### Prompt
A single figure is wanted: the count of lines below containing the string "should".

*** Supplied material ***

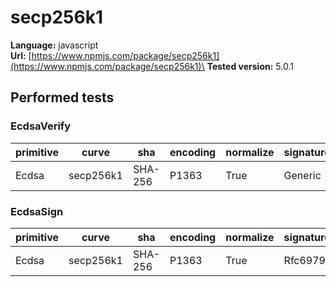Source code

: # secp256k1

**Language:**
javascript\
**Url:**
[https://www.npmjs.com/package/secp256k1](https://www.npmjs.com/package/secp256k1)\
**Tested version:**
5.0.1

## Performed tests

### EcdsaVerify

| primitive | curve | sha | encoding | normalize | signatureGeneration |
| --- | --- | --- | --- | --- | --- |
| Ecdsa | secp256k1 | SHA-256 | P1363 | True | Generic |

### EcdsaSign

| primitive | curve | sha | encoding | normalize | signatureGeneration |
| --- | --- | --- | --- | --- | --- |
| Ecdsa | secp256k1 | SHA-256 | P1363 | True | Rfc6979 |
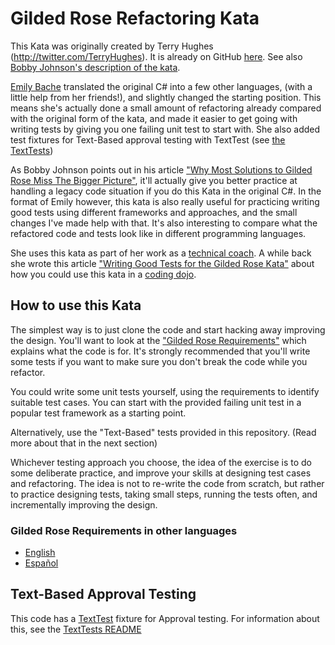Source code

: ﻿# Gilded Rose Refactoring Kata

This Kata was originally created by Terry Hughes (http://twitter.com/TerryHughes). It is already on GitHub [here](https://github.com/NotMyself/GildedRose). See also [Bobby Johnson's description of the kata](https://iamnotmyself.com/refactor-this-the-gilded-rose-kata/).

[Emily Bache](https://github.com/emilybache) translated the original C# into a few other languages, (with a little help from her friends!), and slightly changed the starting position. This means she's actually done a small amount of refactoring already compared with the original form of the kata, and made it easier to get going with writing tests by giving you one failing unit test to start with. She also added test fixtures for Text-Based approval testing with TextTest (see [the TextTests](https://github.com/emilybache/GildedRose-Refactoring-Kata/tree/master/texttests))

As Bobby Johnson points out in his article ["Why Most Solutions to Gilded Rose Miss The Bigger Picture"](https://iamnotmyself.com/why-most-solutions-to-gilded-rose-miss-the-bigger-picture/), it'll actually give you better practice at handling a legacy code situation if you do this Kata in the original C#. In the format of Emily however, this kata is also really useful for practicing writing good tests using different frameworks and approaches, and the small changes I've made help with that. It's also interesting to compare what the refactored code and tests look like in different programming languages.

She uses this kata as part of her work as a [technical coach](https://leanpub.com/techagilecoach). A while back she wrote this article ["Writing Good Tests for the Gilded Rose Kata"](http://coding-is-like-cooking.info/2013/03/writing-good-tests-for-the-gilded-rose-kata/) about how you could use this kata in a [coding dojo](https://leanpub.com/codingdojohandbook).

## How to use this Kata

The simplest way is to just clone the code and start hacking away improving the design. You'll want to look at the ["Gilded Rose Requirements"](https://github.com/emilybache/GildedRose-Refactoring-Kata/tree/master/GildedRoseRequirements.txt) which explains what the code is for. It's strongly recommended that you'll write some tests if you want to make sure you don't break the code while you refactor.

You could write some unit tests yourself, using the requirements to identify suitable test cases. You can start with the provided failing unit test in a popular test framework as a starting point.

Alternatively, use the "Text-Based" tests provided in this repository. (Read more about that in the next section)

Whichever testing approach you choose, the idea of the exercise is to do some deliberate practice, and improve your skills at designing test cases and refactoring. The idea is not to re-write the code from scratch, but rather to practice designing tests, taking small steps, running the tests often, and incrementally improving the design. 

### Gilded Rose Requirements in other languages 

- [English](GildedRoseRequirements.txt)
- [Español](GildedRoseRequirements_es.md)

## Text-Based Approval Testing

This code has a [TextTest](https://texttest.org) fixture for Approval testing. For information about this, see the [TextTests README](https://github.com/emilybache/GildedRose-Refactoring-Kata/tree/master/texttests)

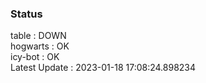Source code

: ### Status


table : DOWN  
hogwarts : OK  
icy-bot : OK  
Latest Update : 2023-01-18 17:08:24.898234
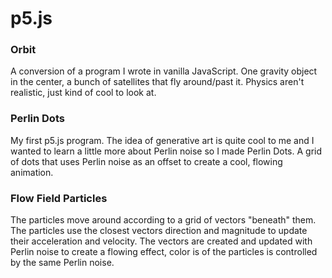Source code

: # p5.js

 ### Orbit
 A conversion of a program I wrote in vanilla JavaScript. One gravity object in the center, a bunch of satellites that fly around/past it. Physics aren't realistic, just kind of cool to look at.



### Perlin Dots
My first p5.js program. The idea of generative art is quite cool to me and I wanted to learn a little more about Perlin noise so I made Perlin Dots. A grid of dots that uses Perlin noise as an offset to create a cool, flowing animation.



### Flow Field Particles
The particles move around according to a grid of vectors "beneath" them. The particles use the closest vectors direction and magnitude to update their acceleration and velocity. The vectors are created and updated with Perlin noise to create a flowing effect, color is of the particles is controlled by the same Perlin noise. 
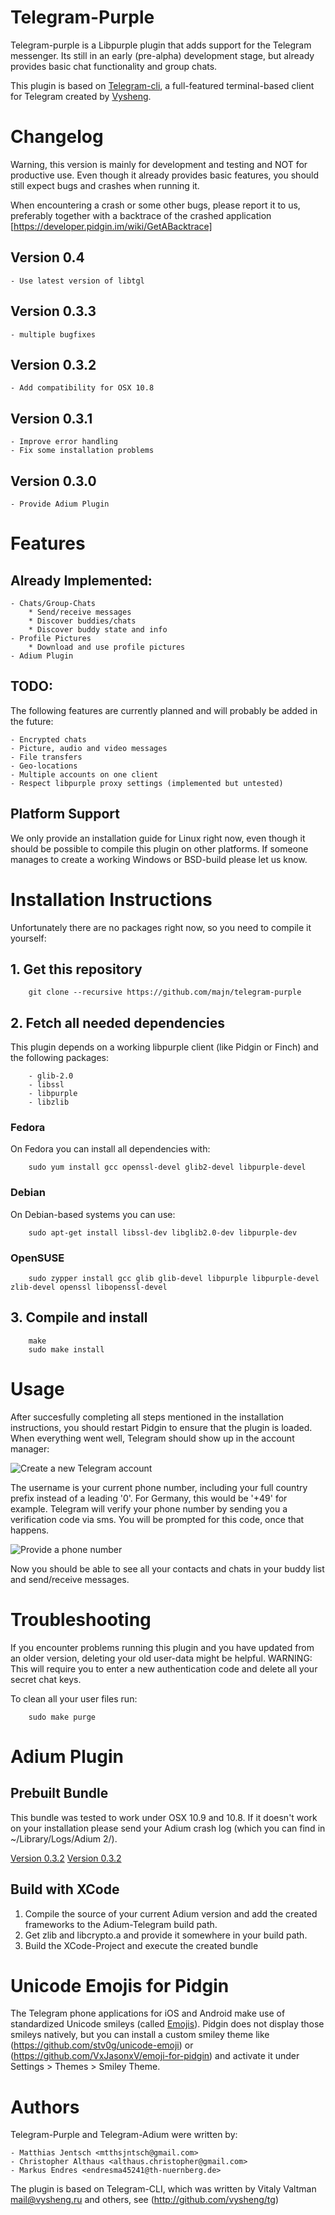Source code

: Telegram-Purple
===============

Telegram-purple is a Libpurple plugin that adds support for the Telegram messenger. Its still in an early (pre-alpha) development stage, but already provides basic chat functionality and group chats.

This plugin is based on [Telegram-cli](http://github.com/vysheng/tg), a full-featured terminal-based client for Telegram created by [Vysheng](http://github.com/vysheng).

# Changelog

Warning, this version is mainly for development and testing and NOT for productive use. Even though it already provides basic features, you should still expect bugs and crashes when running it.

When encountering a crash or some other bugs, please report it to us, preferably together with a backtrace of the crashed application [https://developer.pidgin.im/wiki/GetABacktrace]

## Version 0.4
    
    - Use latest version of libtgl

## Version 0.3.3

    - multiple bugfixes


## Version 0.3.2

    - Add compatibility for OSX 10.8


## Version 0.3.1

    - Improve error handling
    - Fix some installation problems


## Version 0.3.0

    - Provide Adium Plugin


# Features

## Already Implemented:

    - Chats/Group-Chats
        * Send/receive messages
        * Discover buddies/chats
        * Discover buddy state and info
    - Profile Pictures
        * Download and use profile pictures
    - Adium Plugin

## TODO:

The following features are currently planned and will probably be added in the future:

    - Encrypted chats
    - Picture, audio and video messages
    - File transfers
    - Geo-locations
    - Multiple accounts on one client
    - Respect libpurple proxy settings (implemented but untested)


## Platform Support

We only provide an installation guide for Linux right now, even though it should be possible to compile this plugin on other platforms. If someone manages to create a working Windows or BSD-build please let us know.


# Installation Instructions

Unfortunately there are no packages right now, so you need to compile it yourself:

## 1. Get this repository


        git clone --recursive https://github.com/majn/telegram-purple

## 2. Fetch all needed dependencies

This plugin depends on a working libpurple client (like Pidgin or Finch) and the following packages:

        - glib-2.0
        - libssl
        - libpurple
        - libzlib

### Fedora

On Fedora you can install all dependencies with:

        sudo yum install gcc openssl-devel glib2-devel libpurple-devel

### Debian

On Debian-based systems you can use:

        sudo apt-get install libssl-dev libglib2.0-dev libpurple-dev



### OpenSUSE

        
        sudo zypper install gcc glib glib-devel libpurple libpurple-devel zlib-devel openssl libopenssl-devel


## 3. Compile and install


        make
        sudo make install


# Usage

After succesfully completing all steps mentioned in the installation instructions, you should restart Pidgin to ensure that the plugin is loaded. When everything went well, Telegram should show up in the account manager:

![Create a new Telegram account](http://lauschgift.org/telegram-purple/res/install-1.png)

The username is your current phone number, including your full country prefix instead of a leading '0'. For Germany, this would be '+49' for example. Telegram will verify your phone number by sending you a verification code via sms. You will be prompted for this code, once that happens.

![Provide a phone number](http://lauschgift.org/telegram-purple/res/install-2.png)
 
Now you should be able to see all your contacts and chats in your buddy list and send/receive messages.


# Troubleshooting

If you encounter problems running this plugin and you have updated from an older version,
deleting your old user-data might be helpful. WARNING: This will require you to enter a new authentication
code and delete all your secret chat keys.

To clean all your user files run:


        sudo make purge



# Adium Plugin

## Prebuilt Bundle

This bundle was tested to work under OSX 10.9 and 10.8. If it doesn't work on your installation
please send your Adium crash log (which you can find in ~/Library/Logs/Adium 2/).

[Version 0.3.2](http://h2079792.stratoserver.net/telegram-purple/telegram-adium-0.3.2.zip)
[Version 0.3.2](http://h2079792.stratoserver.net/telegram-purple/telegram-adium-0.3.3.zip)

## Build with XCode

1. Compile the source of your current Adium version and add the created frameworks to the Adium-Telegram build path.
2. Get zlib and libcrypto.a and provide it somewhere in your build path.
3. Build the XCode-Project and execute the created bundle


# Unicode Emojis for Pidgin

The Telegram phone applications for iOS and Android make use of standardized Unicode smileys (called [Emojis](https://en.wikipedia.org/wiki/Emoji)). Pidgin
does not display those smileys natively, but you can install a custom smiley theme like (https://github.com/stv0g/unicode-emoji) or (https://github.com/VxJasonxV/emoji-for-pidgin) and activate it under Settings > Themes > Smiley Theme.


# Authors

Telegram-Purple and Telegram-Adium were written by:

    - Matthias Jentsch <mtthsjntsch@gmail.com>
    - Christopher Althaus <althaus.christopher@gmail.com>
    - Markus Endres <endresma45241@th-nuernberg.de>


The plugin is based on Telegram-CLI, which was written by Vitaly Valtman <mail@vysheng.ru> and others, see (http://github.com/vysheng/tg)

*** End of Supplied material ***

### Result of this task
4